→ **WHAT THE TASK ASKS**:
Each line of the data below that holds the word "adamsint" is to be reported in full.

→ **RECORDS SHOWN**:
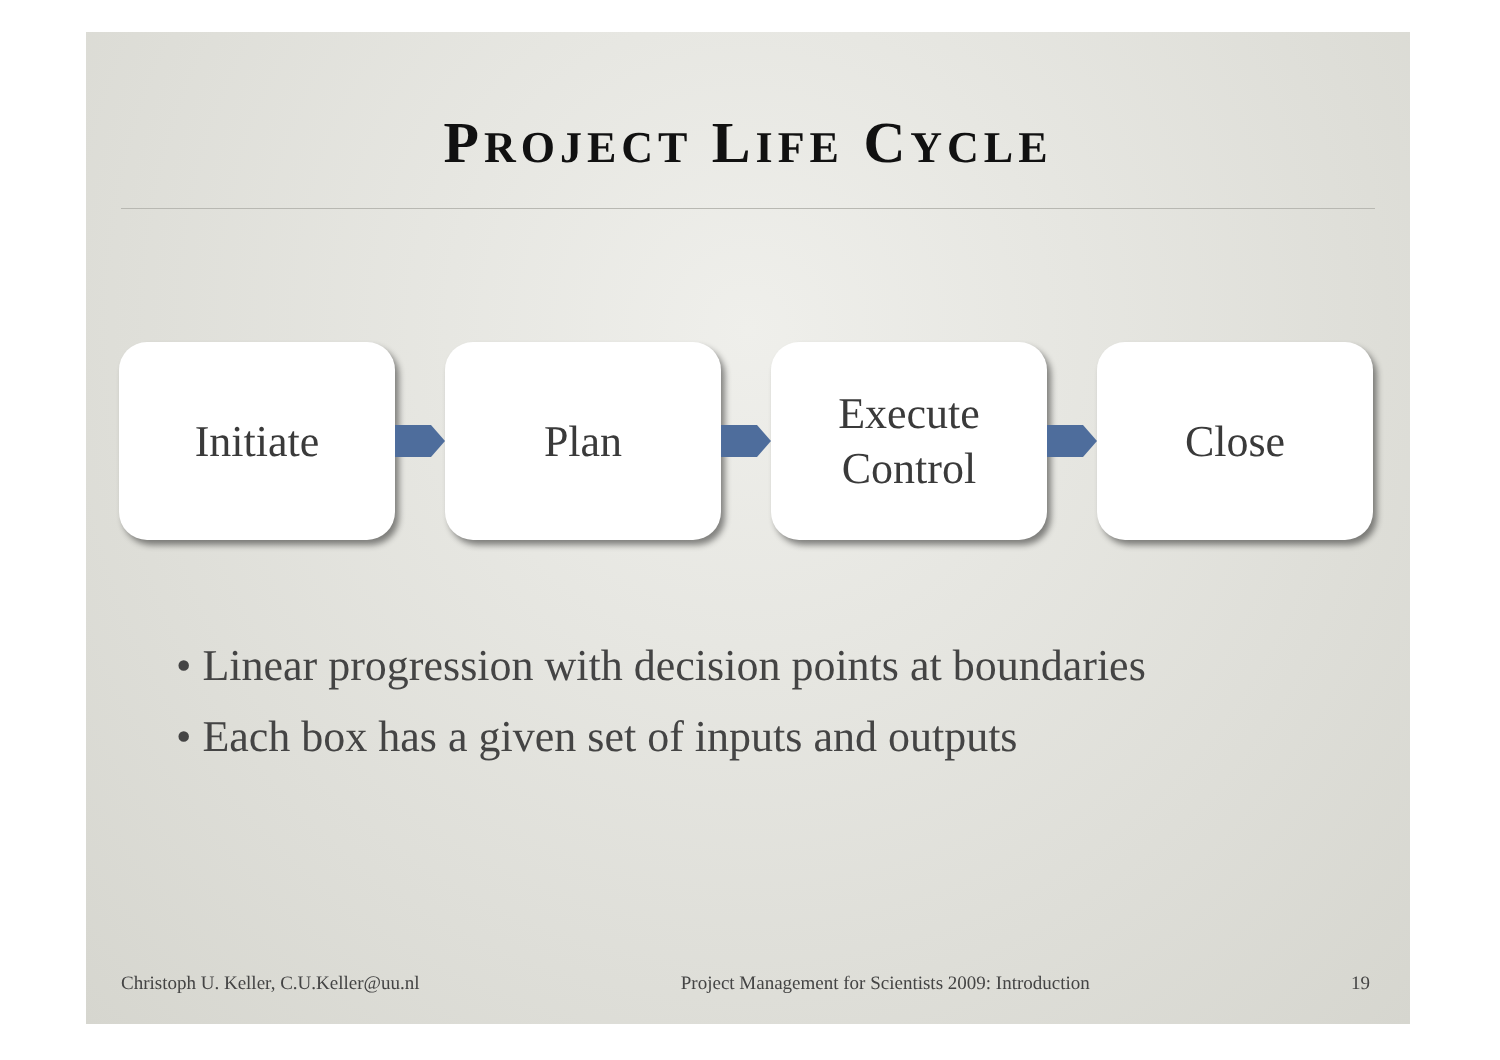PROJECT LIFE CYCLE
Initiate Plan
Execute
Control
Close
• Linear progression with decision points at boundaries
• Each box has a given set of inputs and outputs
Christoph U. Keller, C.U.Keller@uu.nl Project Management for Scientists 2009: Introduction 19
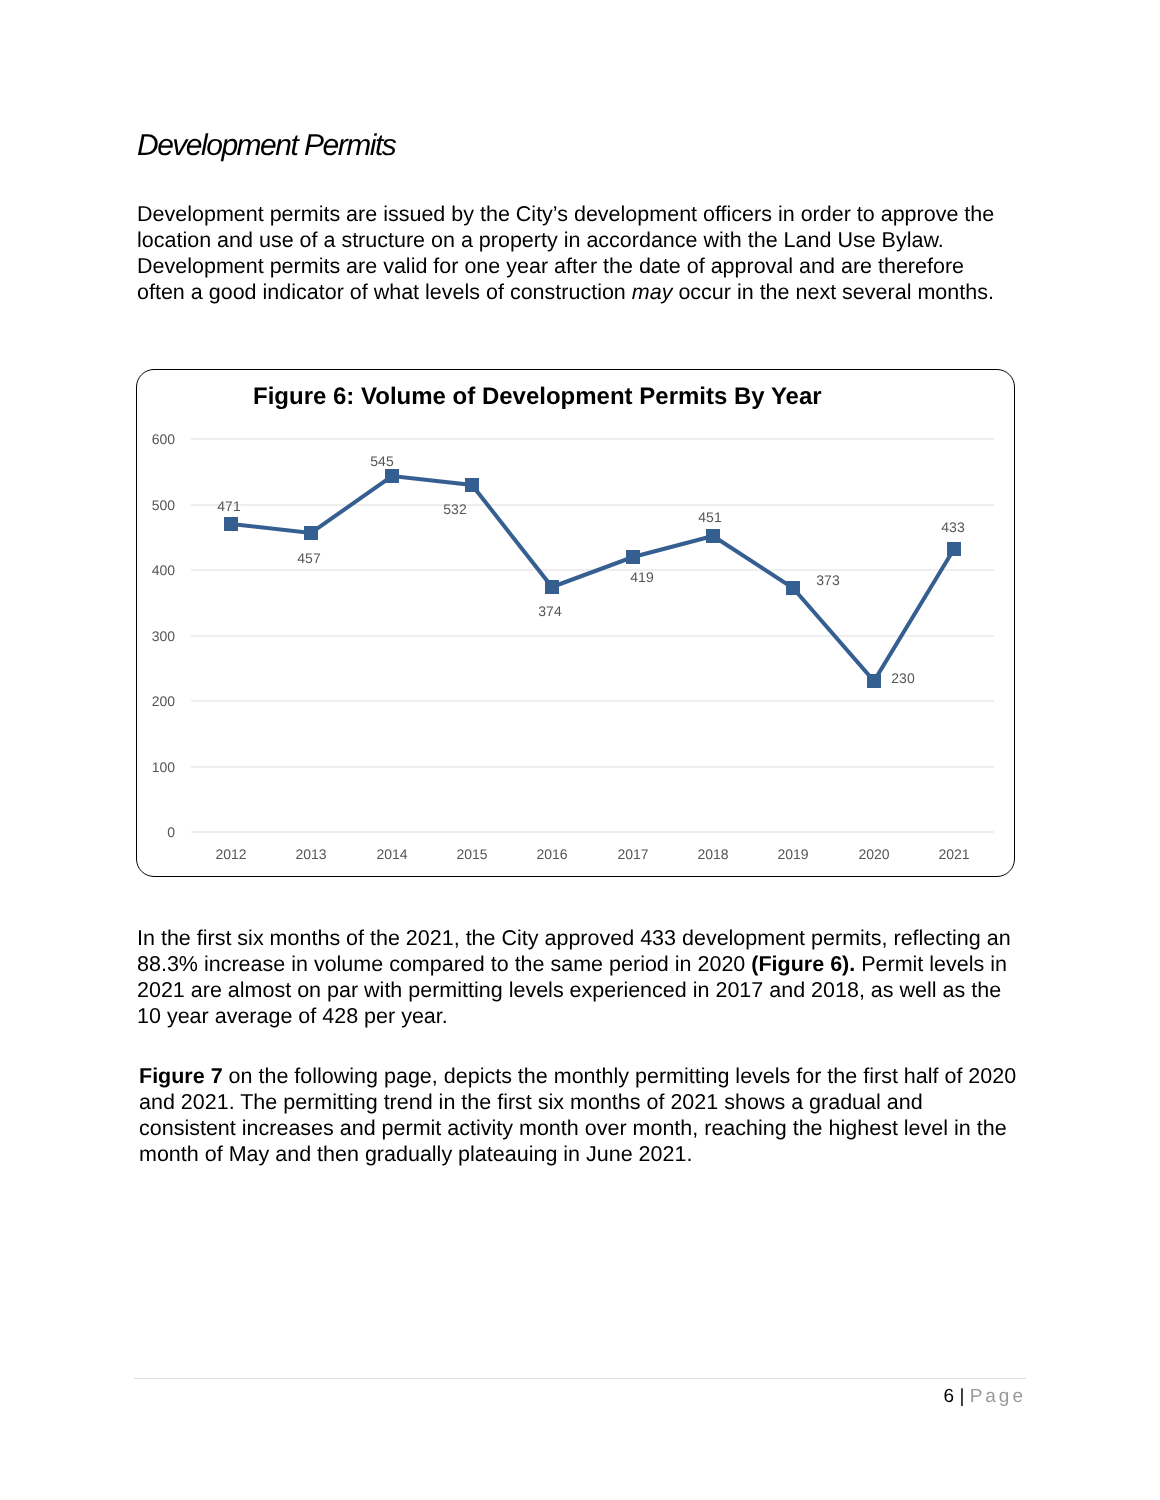Development Permits
Development permits are issued by the City’s development officers in order to approve the location and use of a structure on a property in accordance with the Land Use Bylaw. Development permits are valid for one year after the date of approval and are therefore often a good indicator of what levels of construction may occur in the next several months.
Figure 6: Volume of Development Permits By Year
600
500
400
300
200
100
0
2012
2013
2014
2015
2016
2017
2018
2019
2020
2021
471
457
545
532
374
419
451
373
230
433
In the first six months of the 2021, the City approved 433 development permits, reflecting an 88.3% increase in volume compared to the same period in 2020 (Figure 6). Permit levels in 2021 are almost on par with permitting levels experienced in 2017 and 2018, as well as the 10 year average of 428 per year.
Figure 7 on the following page, depicts the monthly permitting levels for the first half of 2020 and 2021. The permitting trend in the first six months of 2021 shows a gradual and consistent increases and permit activity month over month, reaching the highest level in the month of May and then gradually plateauing in June 2021.
6 | Page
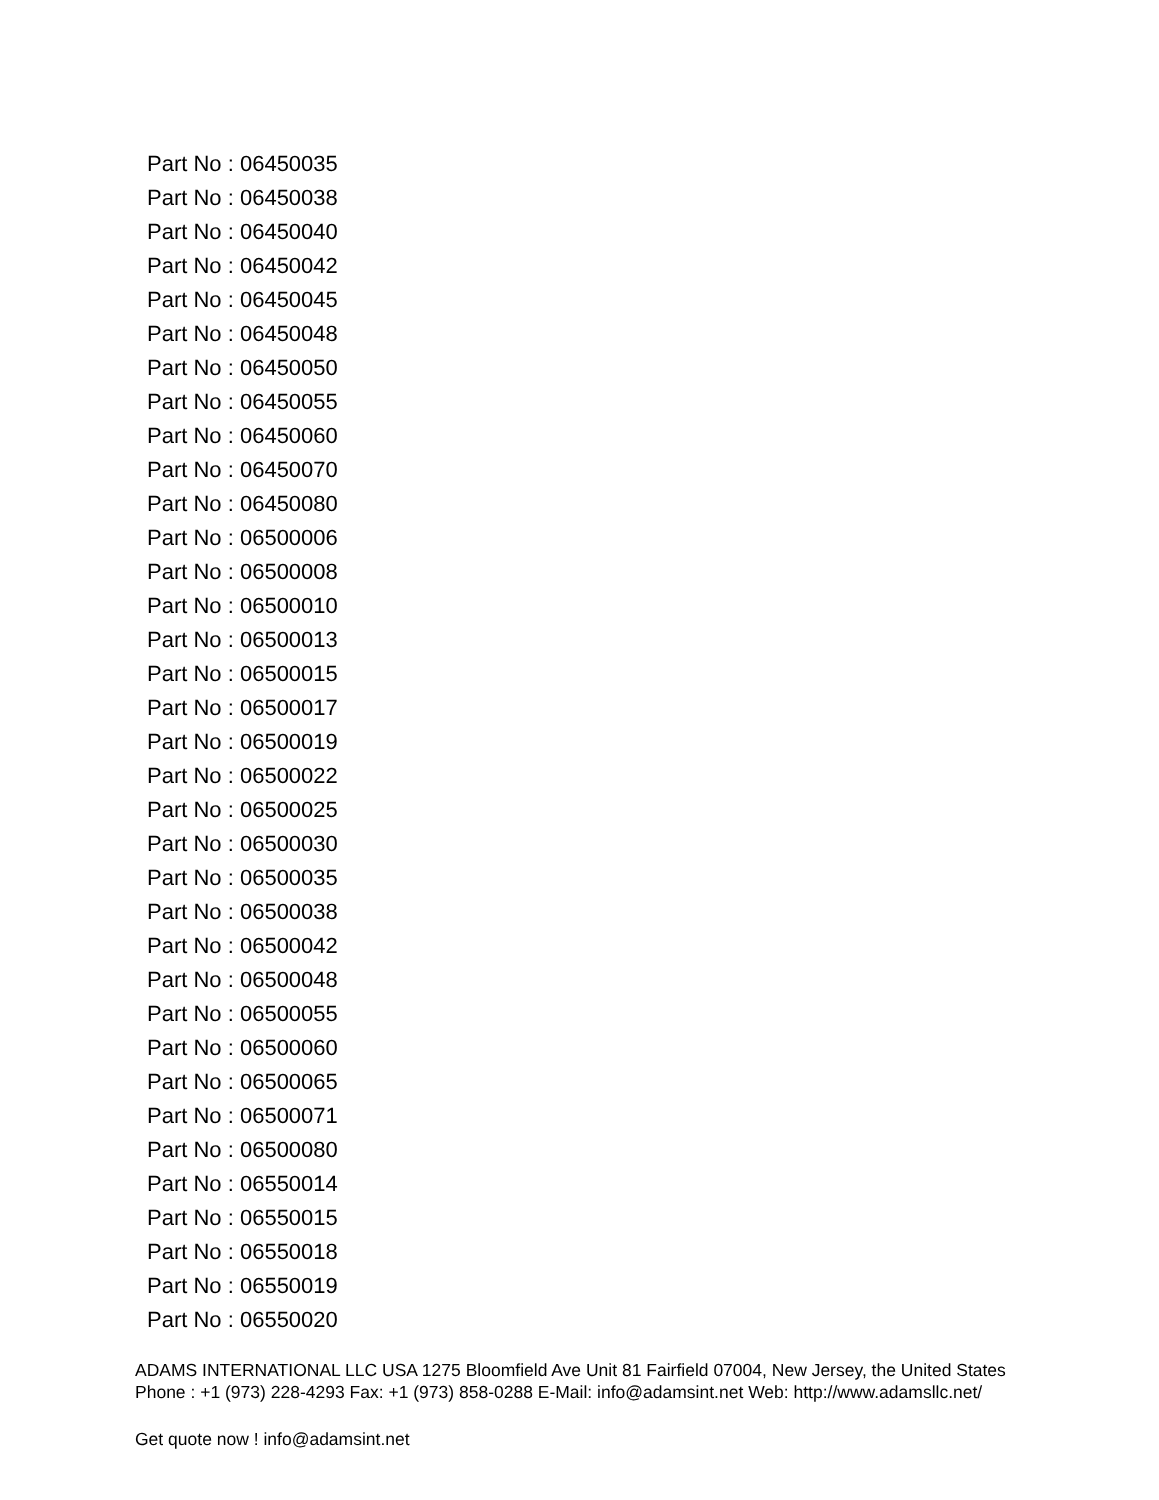Part No : 06450035
Part No : 06450038
Part No : 06450040
Part No : 06450042
Part No : 06450045
Part No : 06450048
Part No : 06450050
Part No : 06450055
Part No : 06450060
Part No : 06450070
Part No : 06450080
Part No : 06500006
Part No : 06500008
Part No : 06500010
Part No : 06500013
Part No : 06500015
Part No : 06500017
Part No : 06500019
Part No : 06500022
Part No : 06500025
Part No : 06500030
Part No : 06500035
Part No : 06500038
Part No : 06500042
Part No : 06500048
Part No : 06500055
Part No : 06500060
Part No : 06500065
Part No : 06500071
Part No : 06500080
Part No : 06550014
Part No : 06550015
Part No : 06550018
Part No : 06550019
Part No : 06550020
ADAMS INTERNATIONAL LLC USA 1275 Bloomfield Ave Unit 81 Fairfield 07004, New Jersey, the United States Phone : +1 (973) 228-4293 Fax: +1 (973) 858-0288 E-Mail: info@adamsint.net Web: http://www.adamsllc.net/
Get quote now ! info@adamsint.net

→ **RESULT**:
ADAMS INTERNATIONAL LLC USA 1275 Bloomfield Ave Unit 81 Fairfield 07004, New Jersey, the United States Phone : +1 (973) 228-4293 Fax: +1 (973) 858-0288 E-Mail: info@adamsint.net Web: http://www.adamsllc.net/
Get quote now ! info@adamsint.net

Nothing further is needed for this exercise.